I'm riding with my dad in his truck. Any one of his trucks smelled like corn dust. There is a giant stick shift sticking out of the floor, and all I know is that I'm not supposed to touch it. I'm anywhere between 7 and 13 years old, and we've had breakfast on the road, or maybe lunch at a small town cafe where he has made countless friends and acquaintances (to this day, he doesn't not know anyone).
As we would rattle down the long stretches of road, I still remember listening to WIBC as my head banged against the window through which I watched cornfields, bean fields, and fields with circular hay bales standing watch.

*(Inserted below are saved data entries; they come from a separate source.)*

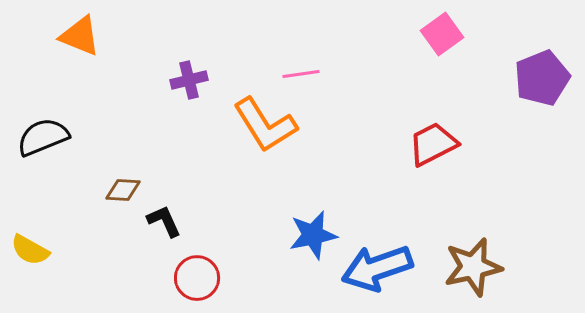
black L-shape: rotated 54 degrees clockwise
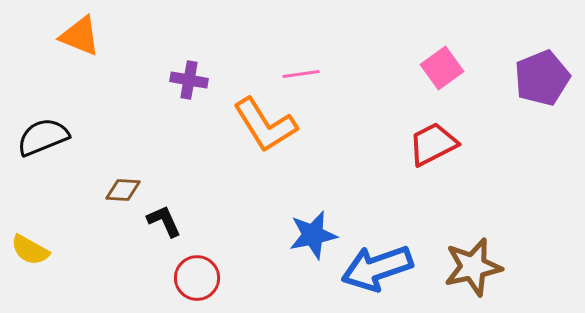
pink square: moved 34 px down
purple cross: rotated 24 degrees clockwise
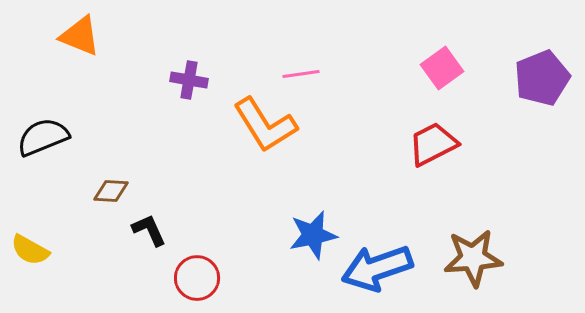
brown diamond: moved 12 px left, 1 px down
black L-shape: moved 15 px left, 9 px down
brown star: moved 9 px up; rotated 8 degrees clockwise
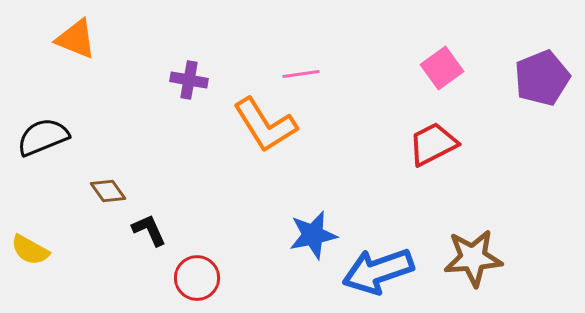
orange triangle: moved 4 px left, 3 px down
brown diamond: moved 3 px left; rotated 51 degrees clockwise
blue arrow: moved 1 px right, 3 px down
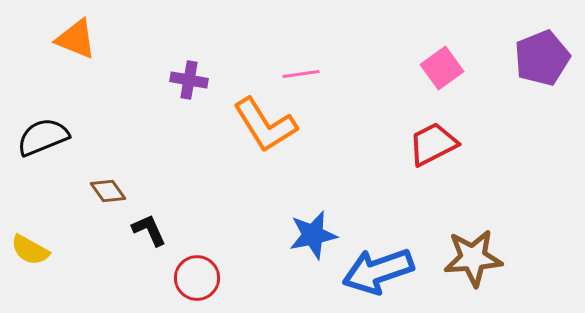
purple pentagon: moved 20 px up
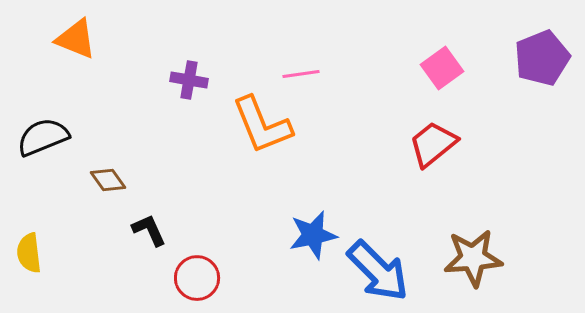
orange L-shape: moved 3 px left; rotated 10 degrees clockwise
red trapezoid: rotated 12 degrees counterclockwise
brown diamond: moved 11 px up
yellow semicircle: moved 1 px left, 3 px down; rotated 54 degrees clockwise
blue arrow: rotated 116 degrees counterclockwise
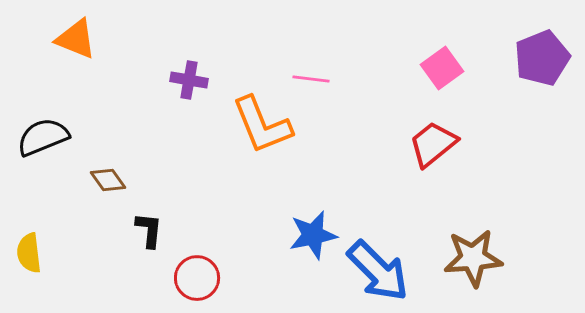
pink line: moved 10 px right, 5 px down; rotated 15 degrees clockwise
black L-shape: rotated 30 degrees clockwise
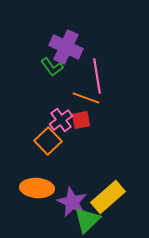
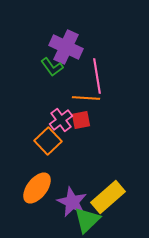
orange line: rotated 16 degrees counterclockwise
orange ellipse: rotated 56 degrees counterclockwise
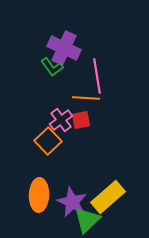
purple cross: moved 2 px left, 1 px down
orange ellipse: moved 2 px right, 7 px down; rotated 36 degrees counterclockwise
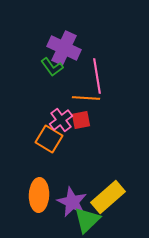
orange square: moved 1 px right, 2 px up; rotated 16 degrees counterclockwise
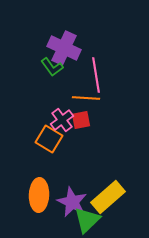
pink line: moved 1 px left, 1 px up
pink cross: moved 1 px right
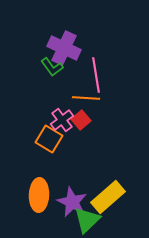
red square: rotated 30 degrees counterclockwise
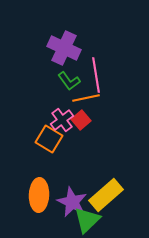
green L-shape: moved 17 px right, 14 px down
orange line: rotated 16 degrees counterclockwise
yellow rectangle: moved 2 px left, 2 px up
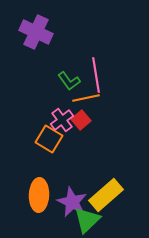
purple cross: moved 28 px left, 16 px up
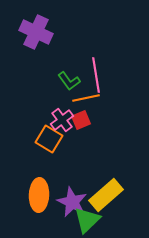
red square: rotated 18 degrees clockwise
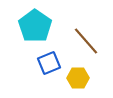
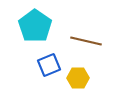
brown line: rotated 36 degrees counterclockwise
blue square: moved 2 px down
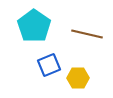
cyan pentagon: moved 1 px left
brown line: moved 1 px right, 7 px up
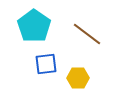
brown line: rotated 24 degrees clockwise
blue square: moved 3 px left, 1 px up; rotated 15 degrees clockwise
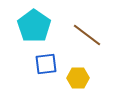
brown line: moved 1 px down
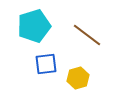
cyan pentagon: rotated 20 degrees clockwise
yellow hexagon: rotated 15 degrees counterclockwise
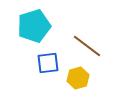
brown line: moved 11 px down
blue square: moved 2 px right, 1 px up
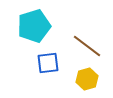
yellow hexagon: moved 9 px right, 1 px down
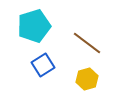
brown line: moved 3 px up
blue square: moved 5 px left, 2 px down; rotated 25 degrees counterclockwise
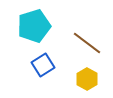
yellow hexagon: rotated 15 degrees counterclockwise
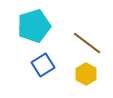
yellow hexagon: moved 1 px left, 5 px up
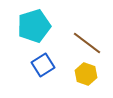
yellow hexagon: rotated 10 degrees counterclockwise
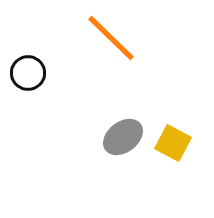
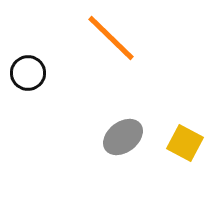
yellow square: moved 12 px right
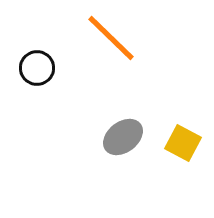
black circle: moved 9 px right, 5 px up
yellow square: moved 2 px left
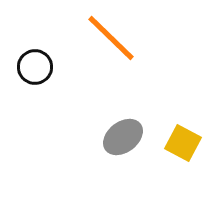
black circle: moved 2 px left, 1 px up
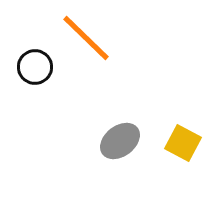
orange line: moved 25 px left
gray ellipse: moved 3 px left, 4 px down
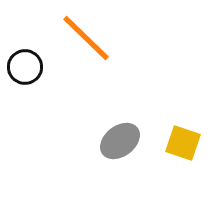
black circle: moved 10 px left
yellow square: rotated 9 degrees counterclockwise
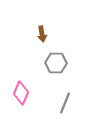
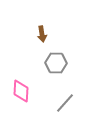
pink diamond: moved 2 px up; rotated 20 degrees counterclockwise
gray line: rotated 20 degrees clockwise
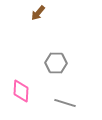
brown arrow: moved 4 px left, 21 px up; rotated 49 degrees clockwise
gray line: rotated 65 degrees clockwise
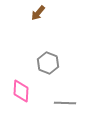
gray hexagon: moved 8 px left; rotated 20 degrees clockwise
gray line: rotated 15 degrees counterclockwise
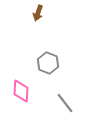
brown arrow: rotated 21 degrees counterclockwise
gray line: rotated 50 degrees clockwise
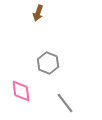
pink diamond: rotated 10 degrees counterclockwise
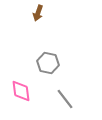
gray hexagon: rotated 10 degrees counterclockwise
gray line: moved 4 px up
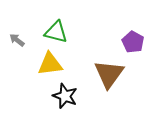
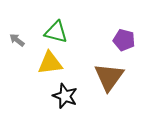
purple pentagon: moved 9 px left, 2 px up; rotated 15 degrees counterclockwise
yellow triangle: moved 1 px up
brown triangle: moved 3 px down
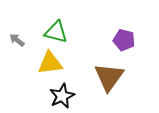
black star: moved 3 px left; rotated 25 degrees clockwise
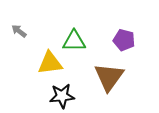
green triangle: moved 18 px right, 9 px down; rotated 15 degrees counterclockwise
gray arrow: moved 2 px right, 9 px up
black star: rotated 20 degrees clockwise
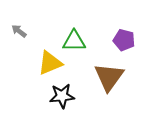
yellow triangle: rotated 16 degrees counterclockwise
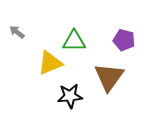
gray arrow: moved 2 px left, 1 px down
black star: moved 8 px right
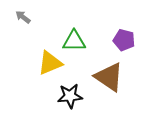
gray arrow: moved 6 px right, 15 px up
brown triangle: rotated 32 degrees counterclockwise
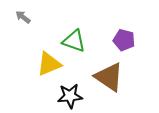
green triangle: rotated 20 degrees clockwise
yellow triangle: moved 1 px left, 1 px down
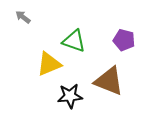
brown triangle: moved 4 px down; rotated 12 degrees counterclockwise
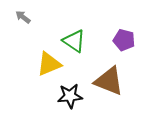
green triangle: rotated 15 degrees clockwise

I would hear farm reports and then a bunch of words I didn't understand when they were strung together.
Somehow Paul Harvey's voice came through and felt like he was one of us. In fact, because he was on a station that gave the local hog prices, I assumed he was a Hoosier like me. He seemed to fit right in, even though he was--I could sense it in his voice--always wearing a coat and tie.
That "local boy" made the big time, after his death, in this Superbowl commercial from 2013, from a radio spot he wrote in 1978.
I am still thankful to Paul Harvey in 2017 for an ad that went public in 2013 that he wrote in 1978 which I probably heard in 1985 for the first time, because it takes me back to riding in the truck with my dad. Harvey died in 2009, just to throw another year in there.
I never knew why I was riding with my dad; all I knew is that I was. At most, I had the idea we were riding "to get a part". As far as I was concerned, it never mattered.